Task to complete:
Go through the data and report each line that holds the string "самовыражения".

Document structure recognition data
········

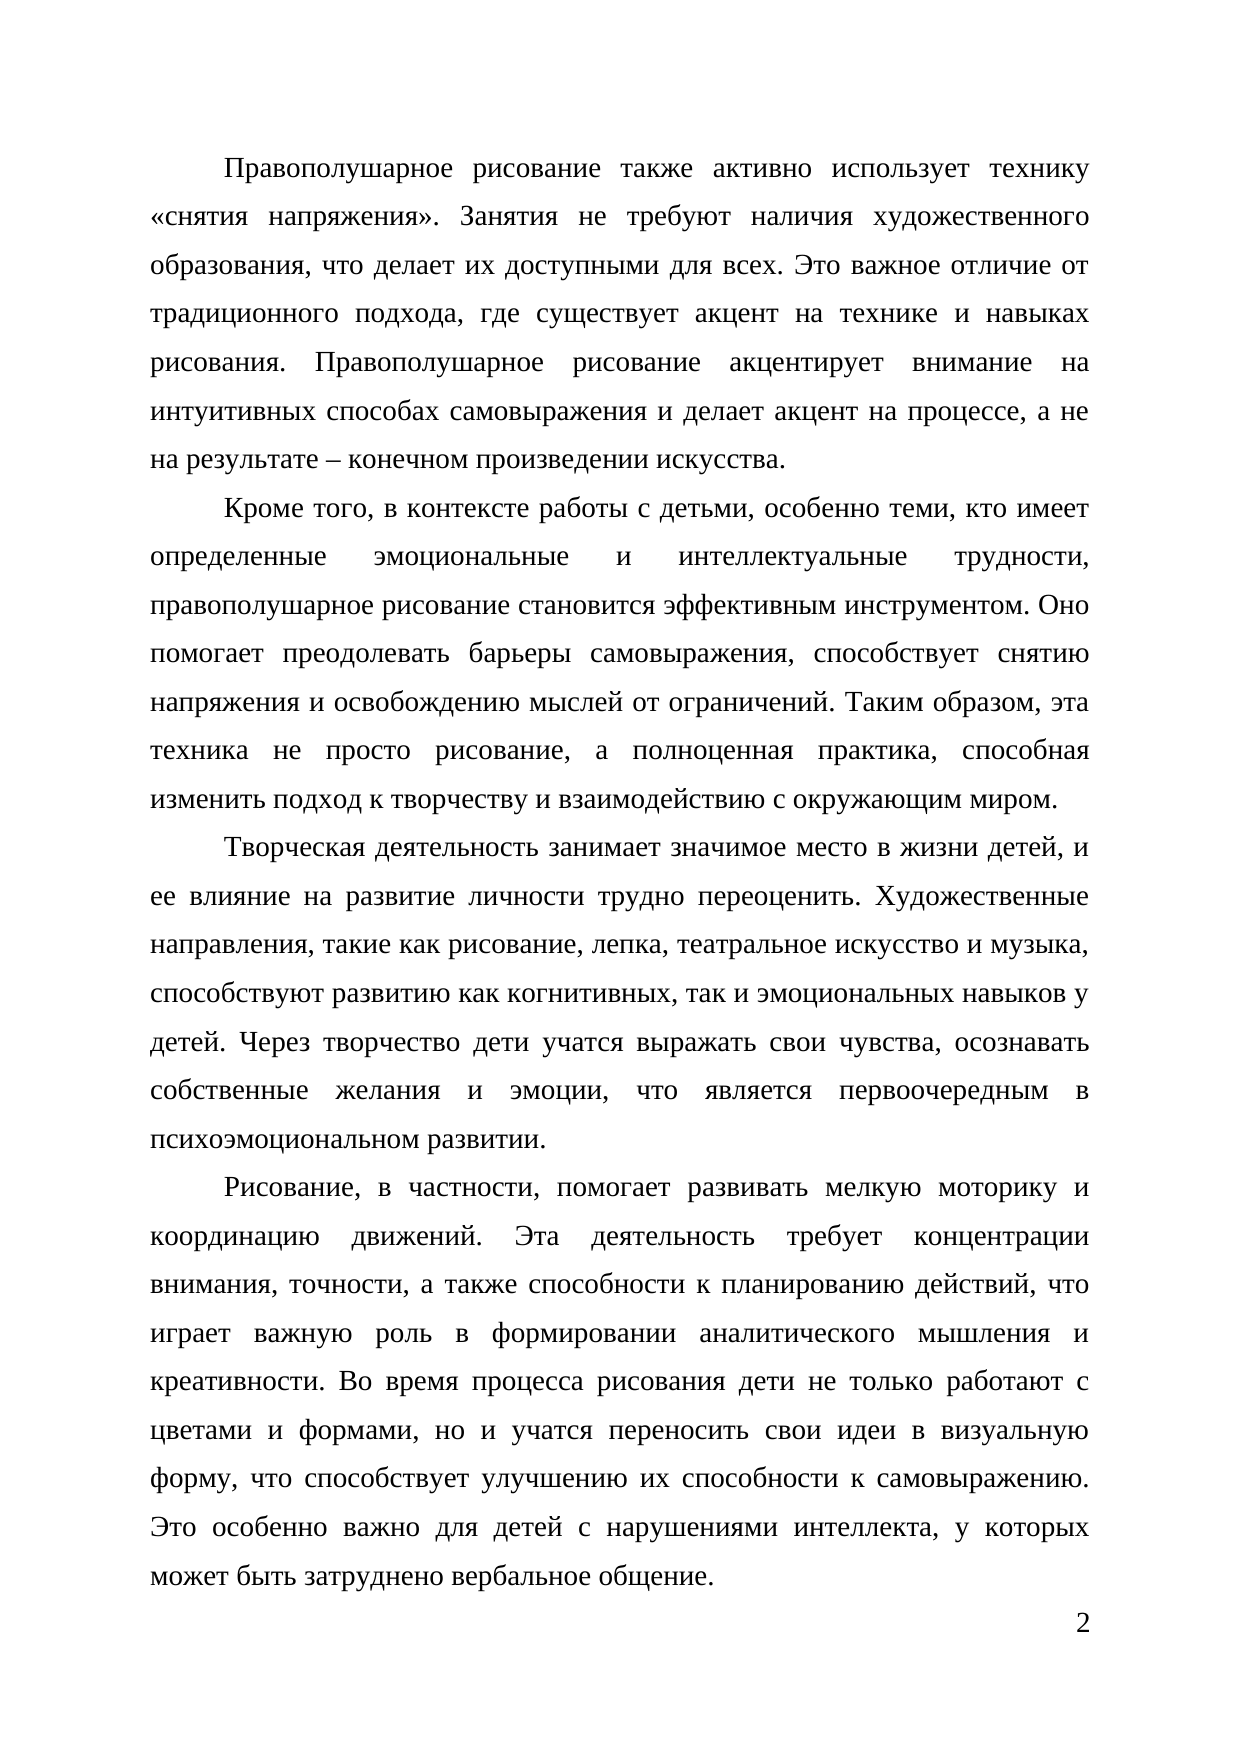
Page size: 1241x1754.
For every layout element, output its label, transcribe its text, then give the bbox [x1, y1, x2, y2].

text Правополушарное рисование также активно использует технику «снятия напряжения». Занятия не требуют наличия художественного образования, что делает их доступными для всех. Это важное отличие от традиционного подхода, где существует акцент на технике и навыках рисования. Правополушарное рисование акцентирует внимание на интуитивных способах самовыражения и делает акцент на процессе, а не на результате – конечном произведении искусства. [150, 150, 1090, 475]
text Рисование, в частности, помогает развивать мелкую моторику и координацию движений. Эта деятельность требует концентрации внимания, точности, а также способности к планированию действий, что играет важную роль в формировании аналитического мышления и креативности. Во время процесса рисования дети не только работают с цветами и формами, но и учатся переносить свои идеи в визуальную форму, что способствует улучшению их способности к самовыражению. Это особенно важно для детей с нарушениями интеллекта, у которых может быть затруднено вербальное общение. [150, 1169, 1090, 1591]
text Творческая деятельность занимает значимое место в жизни детей, и ее влияние на развитие личности трудно переоценить. Художественные направления, такие как рисование, лепка, театральное искусство и музыка, способствуют развитию как когнитивных, так и эмоциональных навыков у детей. Через творчество дети учатся выражать свои чувства, осознавать собственные желания и эмоции, что является первоочередным в психоэмоциональном развитии. [150, 829, 1090, 1154]
text Кроме того, в контексте работы с детьми, особенно теми, кто имеет определенные эмоциональные и интеллектуальные трудности, правополушарное рисование становится эффективным инструментом. Оно помогает преодолевать барьеры самовыражения, способствует снятию напряжения и освобождению мыслей от ограничений. Таким образом, эта техника не просто рисование, а полноценная практика, способная изменить подход к творчеству и взаимодействию с окружающим миром. [150, 490, 1090, 814]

········

Answer space:
text Правополушарное рисование также активно использует технику «снятия напряжения». Занятия не требуют наличия художественного образования, что делает их доступными для всех. Это важное отличие от традиционного подхода, где существует акцент на технике и навыках рисования. Правополушарное рисование акцентирует внимание на интуитивных способах самовыражения и делает акцент на процессе, а не на результате – конечном произведении искусства. [150, 150, 1090, 475]
text Кроме того, в контексте работы с детьми, особенно теми, кто имеет определенные эмоциональные и интеллектуальные трудности, правополушарное рисование становится эффективным инструментом. Оно помогает преодолевать барьеры самовыражения, способствует снятию напряжения и освобождению мыслей от ограничений. Таким образом, эта техника не просто рисование, а полноценная практика, способная изменить подход к творчеству и взаимодействию с окружающим миром. [150, 490, 1090, 814]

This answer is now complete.